The Post World War II Era

In 1946, the NNC and the ILD merged to form the Civil Rights Congress. The CRC continued its activities during the height of postwar attacks on the Communist Party, denouncing discrimination in the judicial system, segregated housing, and other forms of discrimination that blacks faced in both the North and the South.

The party had hopes of remaining in the mainstream of American politics in the postwar era. Benjamin J. Davis, Jr. ran for and won a seat on the City Council in New York City in 1945, advertising his membership in the Communist Party and drawing on both black and white support.

That era did not last. New York City changed the rules for electing members of the City Council after Davis' election and Davis lost the next race in 1949 by a landslide to an anti-communist candidate. The fact that he was under indictment for advocating the overthrow of the United States government did not help his candidacy.

The CRC found itself increasingly isolated in this new climate as former allies refused to have anything to do with it. Represented by William Patterson and Paul Robeson, it attempted to file a petition entitled "We Charge Genocide" with the United Nations in 1949 that condemned the treatment of black citizens in the United States. Patterson was convicted a year later of violating the Smith Act and the Attorney General Herbert Brownell, Jr. declared the CRC to be a subversive organization in 1954. The CRC received especially hostile attention from state authorities in the South, where it and related organizations were often raided or banned. The CRC dissolved in 1956, just as the civil rights movement in the South was about to become a mass movement.

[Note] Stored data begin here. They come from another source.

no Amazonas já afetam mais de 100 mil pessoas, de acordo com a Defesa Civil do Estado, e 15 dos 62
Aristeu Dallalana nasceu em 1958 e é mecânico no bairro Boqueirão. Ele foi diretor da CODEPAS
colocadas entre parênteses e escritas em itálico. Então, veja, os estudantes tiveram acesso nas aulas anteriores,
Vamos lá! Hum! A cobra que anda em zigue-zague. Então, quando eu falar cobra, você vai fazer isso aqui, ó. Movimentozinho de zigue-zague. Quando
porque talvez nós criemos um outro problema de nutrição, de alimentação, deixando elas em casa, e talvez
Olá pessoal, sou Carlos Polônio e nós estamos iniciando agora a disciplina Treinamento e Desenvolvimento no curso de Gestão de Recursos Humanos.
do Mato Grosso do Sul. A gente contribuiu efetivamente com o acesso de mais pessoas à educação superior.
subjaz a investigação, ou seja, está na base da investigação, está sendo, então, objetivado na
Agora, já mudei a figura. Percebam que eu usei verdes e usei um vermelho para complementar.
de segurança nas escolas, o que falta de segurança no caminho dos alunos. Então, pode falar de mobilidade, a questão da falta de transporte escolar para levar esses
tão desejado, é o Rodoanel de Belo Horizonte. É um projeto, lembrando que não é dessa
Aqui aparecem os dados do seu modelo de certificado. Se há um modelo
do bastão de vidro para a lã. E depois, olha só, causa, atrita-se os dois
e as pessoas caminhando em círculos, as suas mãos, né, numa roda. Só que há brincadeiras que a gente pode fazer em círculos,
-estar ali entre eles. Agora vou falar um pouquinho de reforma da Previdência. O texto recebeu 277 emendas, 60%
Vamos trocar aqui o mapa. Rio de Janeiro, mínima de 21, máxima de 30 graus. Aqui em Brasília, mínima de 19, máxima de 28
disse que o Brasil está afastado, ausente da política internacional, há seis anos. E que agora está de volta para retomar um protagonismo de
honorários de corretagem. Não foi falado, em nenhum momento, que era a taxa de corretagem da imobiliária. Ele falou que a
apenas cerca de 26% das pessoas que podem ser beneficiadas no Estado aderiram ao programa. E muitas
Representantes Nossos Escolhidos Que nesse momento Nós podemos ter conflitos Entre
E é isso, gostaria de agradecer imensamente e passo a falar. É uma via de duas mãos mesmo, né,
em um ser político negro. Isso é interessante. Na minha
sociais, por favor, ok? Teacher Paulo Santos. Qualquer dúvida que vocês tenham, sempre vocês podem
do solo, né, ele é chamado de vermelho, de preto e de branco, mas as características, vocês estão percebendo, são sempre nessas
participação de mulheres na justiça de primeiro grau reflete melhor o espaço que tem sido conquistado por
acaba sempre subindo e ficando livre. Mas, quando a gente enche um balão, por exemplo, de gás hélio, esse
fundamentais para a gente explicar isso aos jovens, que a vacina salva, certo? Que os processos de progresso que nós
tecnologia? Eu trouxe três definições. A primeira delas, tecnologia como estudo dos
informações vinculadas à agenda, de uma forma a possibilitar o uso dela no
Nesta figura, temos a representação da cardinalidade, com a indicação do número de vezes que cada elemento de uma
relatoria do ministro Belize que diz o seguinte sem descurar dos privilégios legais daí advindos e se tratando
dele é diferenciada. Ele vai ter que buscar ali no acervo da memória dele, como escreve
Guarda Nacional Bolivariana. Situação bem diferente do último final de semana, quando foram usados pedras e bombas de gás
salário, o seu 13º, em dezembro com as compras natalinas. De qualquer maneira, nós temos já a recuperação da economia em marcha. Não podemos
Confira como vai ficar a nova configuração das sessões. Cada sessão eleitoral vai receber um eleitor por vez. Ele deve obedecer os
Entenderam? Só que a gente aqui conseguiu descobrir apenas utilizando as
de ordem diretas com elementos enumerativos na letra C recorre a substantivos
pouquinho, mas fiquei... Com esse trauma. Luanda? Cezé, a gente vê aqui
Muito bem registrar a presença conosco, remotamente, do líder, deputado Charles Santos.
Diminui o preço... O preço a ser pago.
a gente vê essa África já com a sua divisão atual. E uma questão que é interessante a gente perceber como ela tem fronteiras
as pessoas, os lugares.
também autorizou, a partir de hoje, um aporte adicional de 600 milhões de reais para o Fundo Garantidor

At the same time the internal turmoil brought on by the Cold War, the Smith Act prosecutions, and the ouster of Earl Browder led to an internal battle in which the Party expelled a number of members who were accused of displaying "white chauvinism". In the grim days of 1949 and 1950, as the CP was about to be driven out of the CIO and much of the U.S. labor movement, many CPUSA leaders now saw their work among the white working class as a failure and the black working class as the "vanguard of the revolution".

The Party therefore directed those unions with CPUSA leadership to take a stance against continued use of seniority systems in those workplaces in which seniority made it more difficult for black workers to break out of segregated job classifications and to advocate "superseniority" for black workers, an early version of the type of measures that came to be known as "affirmative action" twenty years later. Many left-led unions, such as the UE, simply ignored the Party's directive.